Cross-references
The ability to refer to other parser rules is what gives PEG parsers their power. A rule can refer to any other rule in the grammar by name, and this has the effect of using the named rule to match the next piece of input. Here’s a simplified example of using rules to match an email address:
email.peg
grammar Email
email <- username "@" host
username <- [a-z]+ ("." [a-z]+)*
host <- [a-z]+ "." ("com" / "co.uk" / "org" / "net")
require('./email').parse('bob@example.com')

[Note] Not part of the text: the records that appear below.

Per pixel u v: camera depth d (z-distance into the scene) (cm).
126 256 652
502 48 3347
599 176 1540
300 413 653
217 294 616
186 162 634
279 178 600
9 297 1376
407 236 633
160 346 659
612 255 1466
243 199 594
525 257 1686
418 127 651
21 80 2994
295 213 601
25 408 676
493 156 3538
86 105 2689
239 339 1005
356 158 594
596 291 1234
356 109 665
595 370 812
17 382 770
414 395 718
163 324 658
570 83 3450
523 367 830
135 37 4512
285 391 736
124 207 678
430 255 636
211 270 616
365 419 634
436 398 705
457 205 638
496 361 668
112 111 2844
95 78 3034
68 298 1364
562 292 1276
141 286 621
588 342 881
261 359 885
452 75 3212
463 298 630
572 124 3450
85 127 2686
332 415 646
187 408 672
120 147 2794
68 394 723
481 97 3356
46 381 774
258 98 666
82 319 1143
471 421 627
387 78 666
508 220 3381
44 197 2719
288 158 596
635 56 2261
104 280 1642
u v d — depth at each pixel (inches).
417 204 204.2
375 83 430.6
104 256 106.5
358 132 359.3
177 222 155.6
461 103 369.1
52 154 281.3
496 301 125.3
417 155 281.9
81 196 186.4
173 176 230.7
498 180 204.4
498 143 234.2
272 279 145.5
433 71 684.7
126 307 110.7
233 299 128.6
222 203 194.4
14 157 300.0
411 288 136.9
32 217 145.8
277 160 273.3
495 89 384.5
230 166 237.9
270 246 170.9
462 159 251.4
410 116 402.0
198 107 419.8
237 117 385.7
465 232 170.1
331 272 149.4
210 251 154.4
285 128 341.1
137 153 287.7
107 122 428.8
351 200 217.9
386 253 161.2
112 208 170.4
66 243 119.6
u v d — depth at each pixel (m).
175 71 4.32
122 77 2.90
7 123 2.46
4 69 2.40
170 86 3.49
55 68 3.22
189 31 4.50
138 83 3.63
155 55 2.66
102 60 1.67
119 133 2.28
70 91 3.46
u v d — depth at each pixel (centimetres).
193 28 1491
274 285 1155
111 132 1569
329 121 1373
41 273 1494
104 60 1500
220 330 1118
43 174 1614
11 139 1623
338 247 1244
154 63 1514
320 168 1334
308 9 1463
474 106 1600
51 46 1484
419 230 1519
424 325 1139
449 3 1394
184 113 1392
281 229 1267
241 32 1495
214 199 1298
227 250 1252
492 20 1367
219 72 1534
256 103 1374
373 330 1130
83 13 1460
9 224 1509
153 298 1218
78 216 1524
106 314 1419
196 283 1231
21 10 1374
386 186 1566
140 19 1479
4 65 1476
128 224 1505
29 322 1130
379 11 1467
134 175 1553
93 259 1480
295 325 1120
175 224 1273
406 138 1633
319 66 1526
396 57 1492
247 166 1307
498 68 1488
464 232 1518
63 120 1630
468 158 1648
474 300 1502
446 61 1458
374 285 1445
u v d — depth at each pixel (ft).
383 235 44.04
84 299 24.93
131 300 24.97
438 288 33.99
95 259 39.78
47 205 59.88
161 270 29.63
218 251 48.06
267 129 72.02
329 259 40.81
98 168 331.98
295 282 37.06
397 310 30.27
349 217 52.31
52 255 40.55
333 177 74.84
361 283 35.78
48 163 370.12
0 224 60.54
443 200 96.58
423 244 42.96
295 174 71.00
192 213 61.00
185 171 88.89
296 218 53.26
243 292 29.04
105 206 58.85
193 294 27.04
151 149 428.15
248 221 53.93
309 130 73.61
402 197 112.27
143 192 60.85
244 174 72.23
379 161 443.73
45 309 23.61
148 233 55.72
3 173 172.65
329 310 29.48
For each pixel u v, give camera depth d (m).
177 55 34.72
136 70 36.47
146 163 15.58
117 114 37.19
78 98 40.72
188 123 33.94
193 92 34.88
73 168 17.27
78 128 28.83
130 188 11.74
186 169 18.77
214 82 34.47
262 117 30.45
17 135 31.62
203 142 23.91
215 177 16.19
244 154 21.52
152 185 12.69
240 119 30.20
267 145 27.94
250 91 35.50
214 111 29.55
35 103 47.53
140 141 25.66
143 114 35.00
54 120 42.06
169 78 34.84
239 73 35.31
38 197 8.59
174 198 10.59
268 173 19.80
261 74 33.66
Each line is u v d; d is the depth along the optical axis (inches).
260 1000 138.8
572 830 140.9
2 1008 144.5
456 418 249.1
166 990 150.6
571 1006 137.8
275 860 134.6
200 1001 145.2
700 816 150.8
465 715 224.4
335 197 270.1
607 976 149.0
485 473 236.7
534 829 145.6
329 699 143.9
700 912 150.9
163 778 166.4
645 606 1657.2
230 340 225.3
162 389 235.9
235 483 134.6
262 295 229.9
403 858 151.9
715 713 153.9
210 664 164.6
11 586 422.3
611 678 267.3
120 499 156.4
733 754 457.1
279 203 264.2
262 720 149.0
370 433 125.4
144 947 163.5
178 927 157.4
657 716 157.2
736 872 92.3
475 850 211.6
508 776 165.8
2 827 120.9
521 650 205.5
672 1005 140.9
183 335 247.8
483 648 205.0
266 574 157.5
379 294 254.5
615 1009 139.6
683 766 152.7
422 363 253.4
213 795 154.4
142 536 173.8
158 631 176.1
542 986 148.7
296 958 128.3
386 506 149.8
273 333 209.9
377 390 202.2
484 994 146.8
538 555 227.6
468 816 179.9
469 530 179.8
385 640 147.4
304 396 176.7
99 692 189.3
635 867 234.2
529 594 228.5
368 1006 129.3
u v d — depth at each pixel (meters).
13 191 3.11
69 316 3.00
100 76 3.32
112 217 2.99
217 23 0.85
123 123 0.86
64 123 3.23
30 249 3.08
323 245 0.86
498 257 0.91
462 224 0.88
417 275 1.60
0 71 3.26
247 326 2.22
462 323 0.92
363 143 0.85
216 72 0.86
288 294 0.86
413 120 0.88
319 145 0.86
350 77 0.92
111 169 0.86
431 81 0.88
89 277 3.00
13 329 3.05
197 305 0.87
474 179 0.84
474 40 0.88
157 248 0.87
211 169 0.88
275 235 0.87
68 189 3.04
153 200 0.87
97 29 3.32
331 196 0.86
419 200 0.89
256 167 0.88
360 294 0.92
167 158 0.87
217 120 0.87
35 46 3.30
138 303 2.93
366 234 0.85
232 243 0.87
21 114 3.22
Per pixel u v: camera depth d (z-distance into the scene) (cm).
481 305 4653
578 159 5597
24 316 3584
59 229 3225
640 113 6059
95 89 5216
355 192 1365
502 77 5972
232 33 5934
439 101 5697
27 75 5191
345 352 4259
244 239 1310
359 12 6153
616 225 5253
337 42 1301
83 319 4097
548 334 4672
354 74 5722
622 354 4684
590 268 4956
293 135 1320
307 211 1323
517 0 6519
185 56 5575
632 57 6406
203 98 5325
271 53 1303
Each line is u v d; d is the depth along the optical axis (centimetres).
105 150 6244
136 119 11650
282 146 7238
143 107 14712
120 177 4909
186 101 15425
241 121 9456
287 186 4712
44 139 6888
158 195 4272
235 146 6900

== { text: 'bob@example.com',
offset: 0,
elements: [
{ text: 'bob', offset: 0, elements: [...] },
{ text: '@', offset: 3, elements: [] },
{ text: 'example.com', offset: 4, elements: [...] }
],
username: { text: 'bob', offset: 0, elements: [...] },
host: { text: 'example.com', offset: 4, elements: [...] } }
As you can see in the above parse tree, the rules referenced by the email
rule
add named nodes called username
and host
to the parse tree. This gives you
an easier way to traverse the tree than using the elements
array.
let tree = require('./email').parse('bob@example.com')
tree.username.text == 'bob'
tree.host.text == 'example.com'
References allow you to create recursive matchers, which is why PEGs can match languages that regular expressions typically can’t. Here’s a grammar for matching nested lists of numbers:
lists.peg
grammar Lists
value <- list / number
list <- "[" value ("," value)* "]"
number <- [0-9]
We can parse a string using this grammar and browse the tree it generates:
let tree = require('./lists').parse('[[1,2],3]')
tree.text
== '[[1,2],3]'
tree.elements[1].text
== '[1,2]'
tree.elements[1].elements[2].elements[0].elements[1].text
== '2'